The concise scenarios described in the fifth and sixth columns of Table 2 and Table 3 make the categorization process logical and quite transparent since the judgments are made public on the Task Force's wiki website and they are there to be challenged. This new process should allow for a much better community-wide consistency than the broad, potentially subjective generalizations of earlier methods. The new method introduces one or two new terms to characterize more precisely the nature of the device types that should be considered potentially hazardous, but these new terms are helpful identify which preventive strategies, including non-maintenance measures, will work best for maximizing patient safety (see HTM ComDoc 8. )
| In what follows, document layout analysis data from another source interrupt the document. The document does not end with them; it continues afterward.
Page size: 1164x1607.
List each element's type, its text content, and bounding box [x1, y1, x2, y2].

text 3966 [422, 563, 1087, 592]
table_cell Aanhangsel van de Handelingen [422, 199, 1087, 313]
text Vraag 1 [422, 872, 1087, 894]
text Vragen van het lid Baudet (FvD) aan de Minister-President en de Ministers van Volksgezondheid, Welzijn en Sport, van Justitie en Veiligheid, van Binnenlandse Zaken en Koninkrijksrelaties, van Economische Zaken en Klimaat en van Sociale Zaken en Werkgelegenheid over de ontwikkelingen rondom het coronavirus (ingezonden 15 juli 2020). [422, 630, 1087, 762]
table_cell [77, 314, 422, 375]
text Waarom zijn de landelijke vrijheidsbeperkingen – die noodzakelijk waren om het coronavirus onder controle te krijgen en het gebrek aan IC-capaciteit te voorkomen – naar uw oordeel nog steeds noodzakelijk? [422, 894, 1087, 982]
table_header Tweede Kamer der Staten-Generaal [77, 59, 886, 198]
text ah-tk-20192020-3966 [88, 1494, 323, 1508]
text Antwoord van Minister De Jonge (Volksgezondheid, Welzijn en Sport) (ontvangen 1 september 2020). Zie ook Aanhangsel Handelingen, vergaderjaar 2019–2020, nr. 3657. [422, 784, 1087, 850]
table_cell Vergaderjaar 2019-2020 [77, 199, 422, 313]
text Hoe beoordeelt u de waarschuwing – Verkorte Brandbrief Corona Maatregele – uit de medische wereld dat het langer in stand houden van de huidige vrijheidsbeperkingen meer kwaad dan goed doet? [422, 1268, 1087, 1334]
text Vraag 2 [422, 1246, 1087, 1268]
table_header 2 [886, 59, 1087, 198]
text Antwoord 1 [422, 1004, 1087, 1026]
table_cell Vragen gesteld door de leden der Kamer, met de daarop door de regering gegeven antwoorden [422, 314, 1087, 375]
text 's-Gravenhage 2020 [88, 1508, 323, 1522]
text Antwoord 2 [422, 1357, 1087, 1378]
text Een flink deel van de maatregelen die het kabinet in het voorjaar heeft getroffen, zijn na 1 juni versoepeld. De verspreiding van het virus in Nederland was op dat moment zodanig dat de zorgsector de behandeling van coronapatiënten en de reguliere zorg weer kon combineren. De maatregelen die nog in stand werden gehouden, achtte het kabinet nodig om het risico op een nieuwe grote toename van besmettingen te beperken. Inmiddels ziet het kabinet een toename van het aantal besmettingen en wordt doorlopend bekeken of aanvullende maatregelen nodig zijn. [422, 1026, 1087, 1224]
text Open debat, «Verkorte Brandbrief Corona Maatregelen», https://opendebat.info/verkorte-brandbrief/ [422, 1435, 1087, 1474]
The Task Force has prepared a brief statement documenting the why this PM Criticality questionnaire is consistent with established industry standards of practice.


From HTM ComDoc 7.

The maintenance entity must use some form of coding for repair calls that allows for a separate count of the failures that are attributable to inadequate PM (similar to the MR 1 described in HTM ComDoc ?). Because of its value in maximizing total equipment safety, we also recommend a coding of at least the three basic causes of total failure described in HTM ComDoc 1- namely IRFs or inherent reliability-related failures; MRFs or maintenance-related failures; and PRFs or process-related failures. Adopting the full 15 category classification and coding method described in HTM ComDoc 1 and HTM ComDoc 8. is highly desirable because of its value in diagnosing possible non-maintenance remedial actions.